* [Task material]
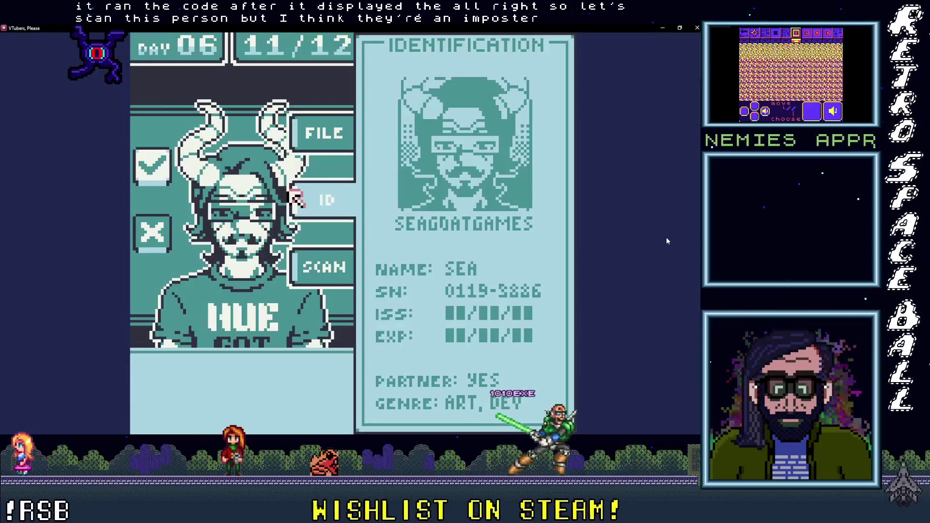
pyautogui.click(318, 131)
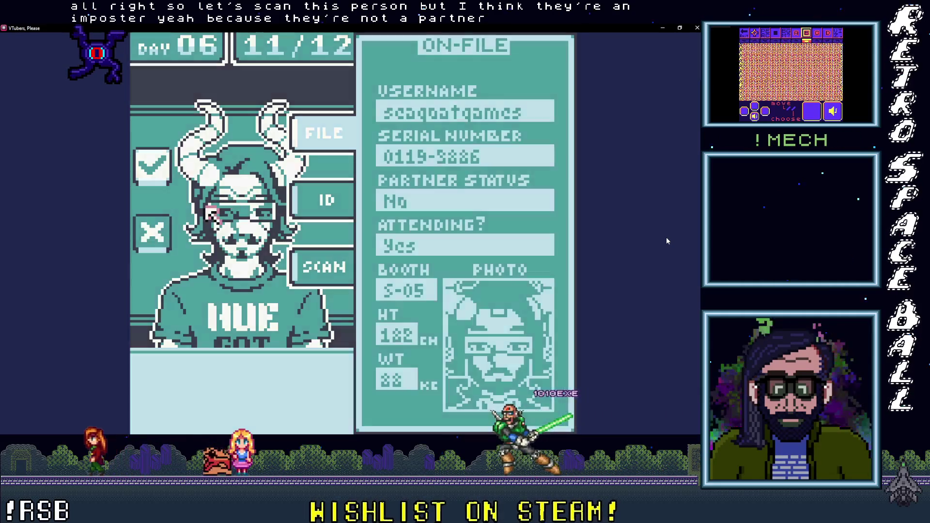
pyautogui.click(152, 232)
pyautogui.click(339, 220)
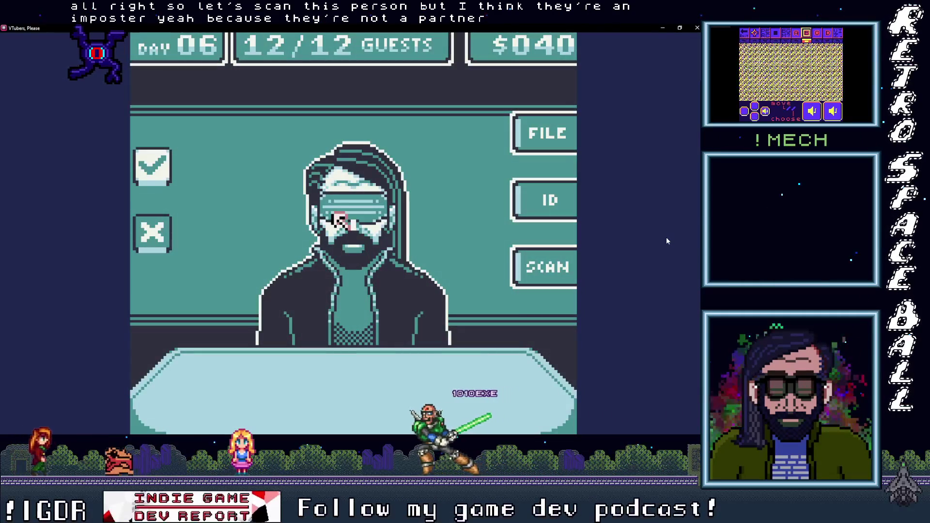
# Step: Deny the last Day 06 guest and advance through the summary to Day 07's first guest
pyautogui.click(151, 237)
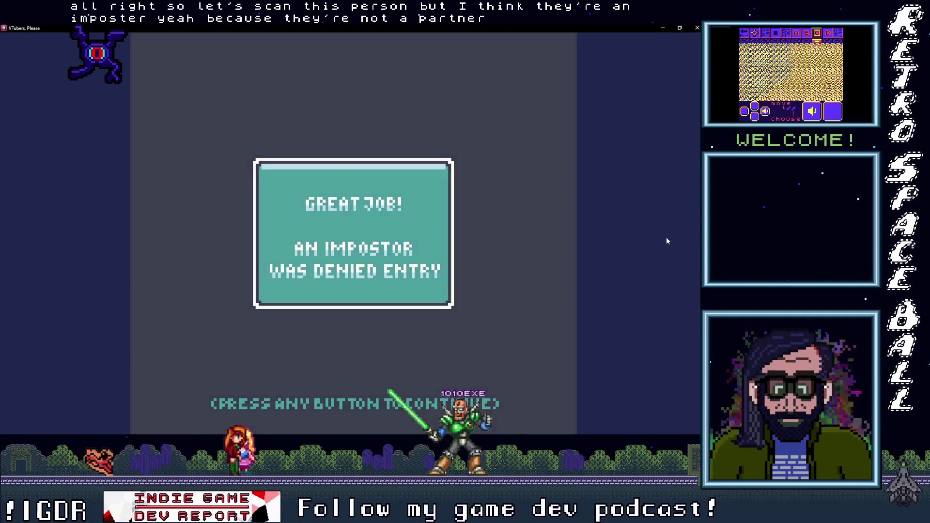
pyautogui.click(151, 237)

--

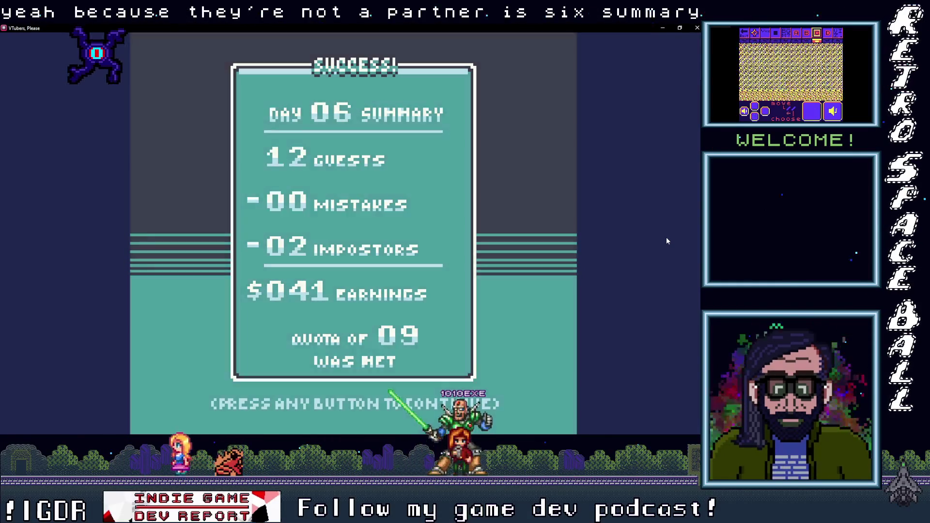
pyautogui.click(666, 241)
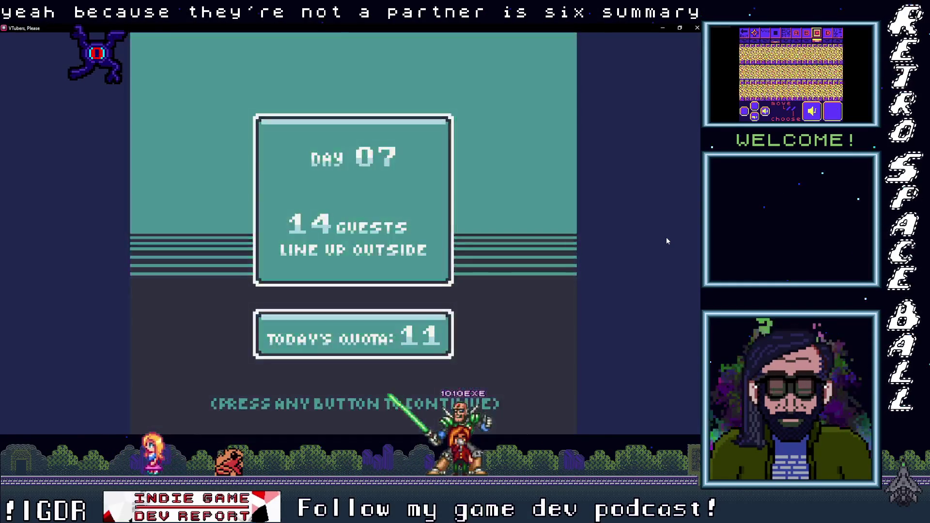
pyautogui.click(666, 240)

* [What you need to do] The output is the stretch above from the line with "pyautogui.click(666, 241)" through the line with "pyautogui.click(666, 240)", copied word for word with both ends kept and every picture dropped.

* [Result for this exercise]
pyautogui.click(666, 241)
pyautogui.click(666, 240)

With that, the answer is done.